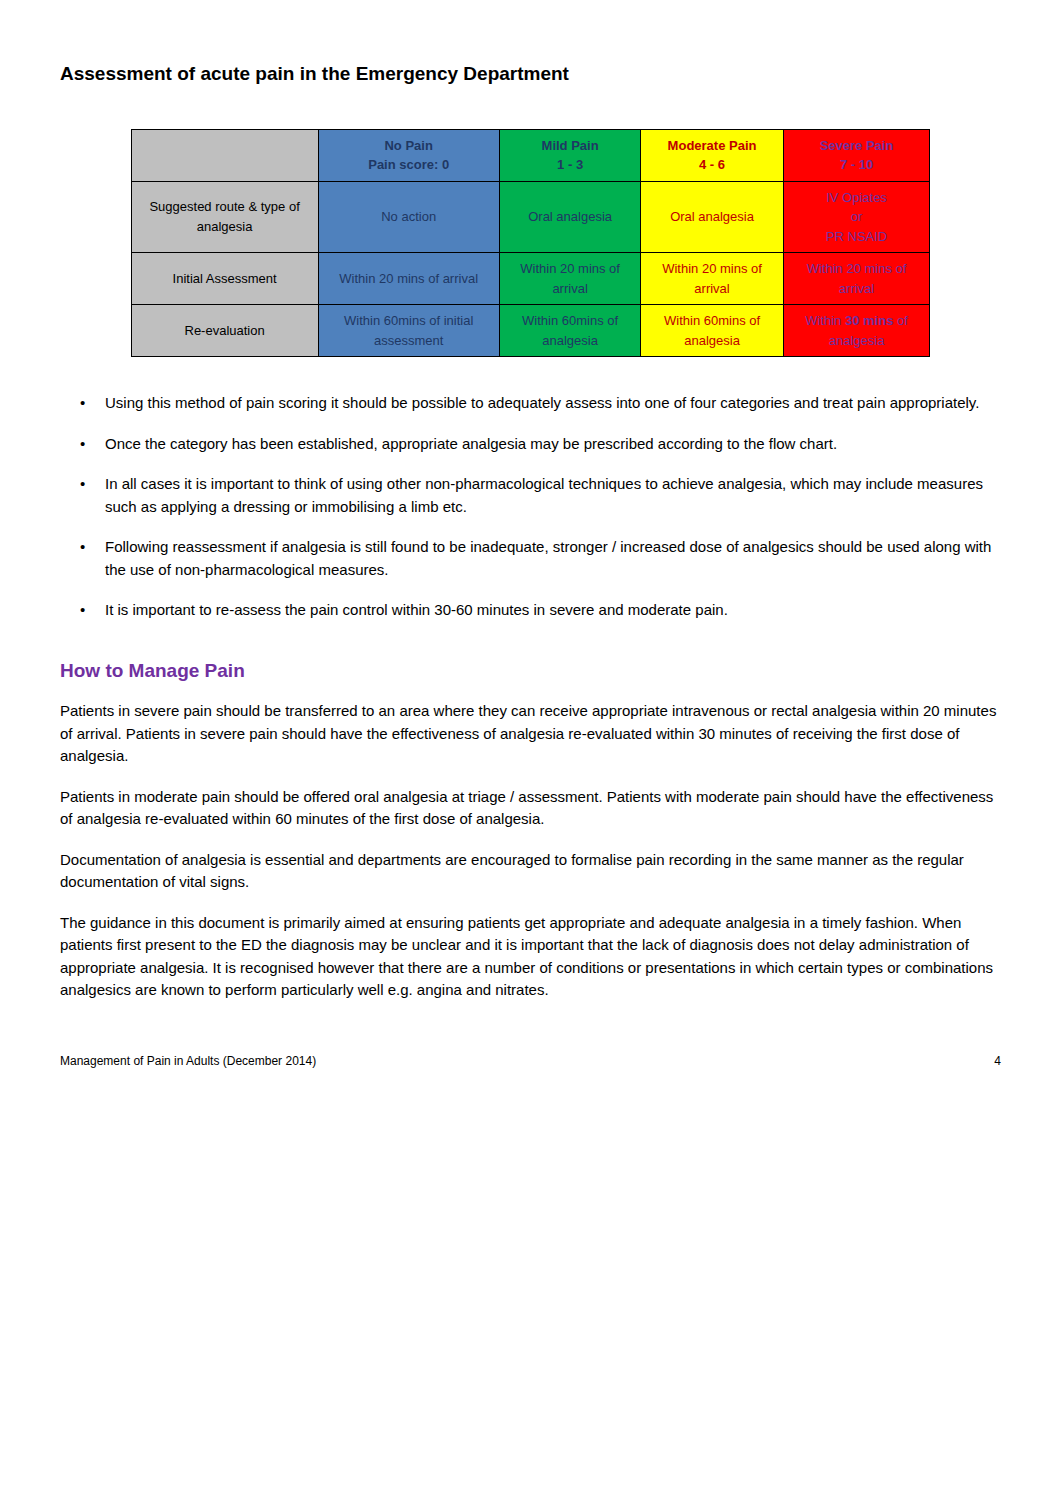Assessment of acute pain in the Emergency Department
| | No Pain Pain score: 0 | Mild Pain 1 - 3 | Moderate Pain 4 - 6 | Severe Pain 7 - 10 |
| Suggested route & type of analgesia | No action | Oral analgesia | Oral analgesia | IV Opiates or PR NSAID |
| Initial Assessment | Within 20 mins of arrival | Within 20 mins of arrival | Within 20 mins of arrival | Within 20 mins of arrival |
| Re-evaluation | Within 60mins of initial assessment | Within 60mins of analgesia | Within 60mins of analgesia | Within 30 mins of analgesia |
Using this method of pain scoring it should be possible to adequately assess into one of four categories and treat pain appropriately.
Once the category has been established, appropriate analgesia may be prescribed according to the flow chart.
In all cases it is important to think of using other non-pharmacological techniques to achieve analgesia, which may include measures such as applying a dressing or immobilising a limb etc.
Following reassessment if analgesia is still found to be inadequate, stronger / increased dose of analgesics should be used along with the use of non-pharmacological measures.
It is important to re-assess the pain control within 30-60 minutes in severe and moderate pain.
How to Manage Pain
Patients in severe pain should be transferred to an area where they can receive appropriate intravenous or rectal analgesia within 20 minutes of arrival. Patients in severe pain should have the effectiveness of analgesia re-evaluated within 30 minutes of receiving the first dose of analgesia.
Patients in moderate pain should be offered oral analgesia at triage / assessment. Patients with moderate pain should have the effectiveness of analgesia re-evaluated within 60 minutes of the first dose of analgesia.
Documentation of analgesia is essential and departments are encouraged to formalise pain recording in the same manner as the regular documentation of vital signs.
The guidance in this document is primarily aimed at ensuring patients get appropriate and adequate analgesia in a timely fashion. When patients first present to the ED the diagnosis may be unclear and it is important that the lack of diagnosis does not delay administration of appropriate analgesia. It is recognised however that there are a number of conditions or presentations in which certain types or combinations analgesics are known to perform particularly well e.g. angina and nitrates.
Management of Pain in Adults (December 2014) 4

# # # # # # #

> **Exercise aim**:
Set down precisely the lines above between the line holding "Once the category" and the line holding "Following reassessment if", inclusive, and nothing beyond them.

> **Solved exercise**:
Once the category has been established, appropriate analgesia may be prescribed according to the flow chart.
In all cases it is important to think of using other non-pharmacological techniques to achieve analgesia, which may include measures such as applying a dressing or immobilising a limb etc.
Following reassessment if analgesia is still found to be inadequate, stronger / increased dose of analgesics should be used along with the use of non-pharmacological measures.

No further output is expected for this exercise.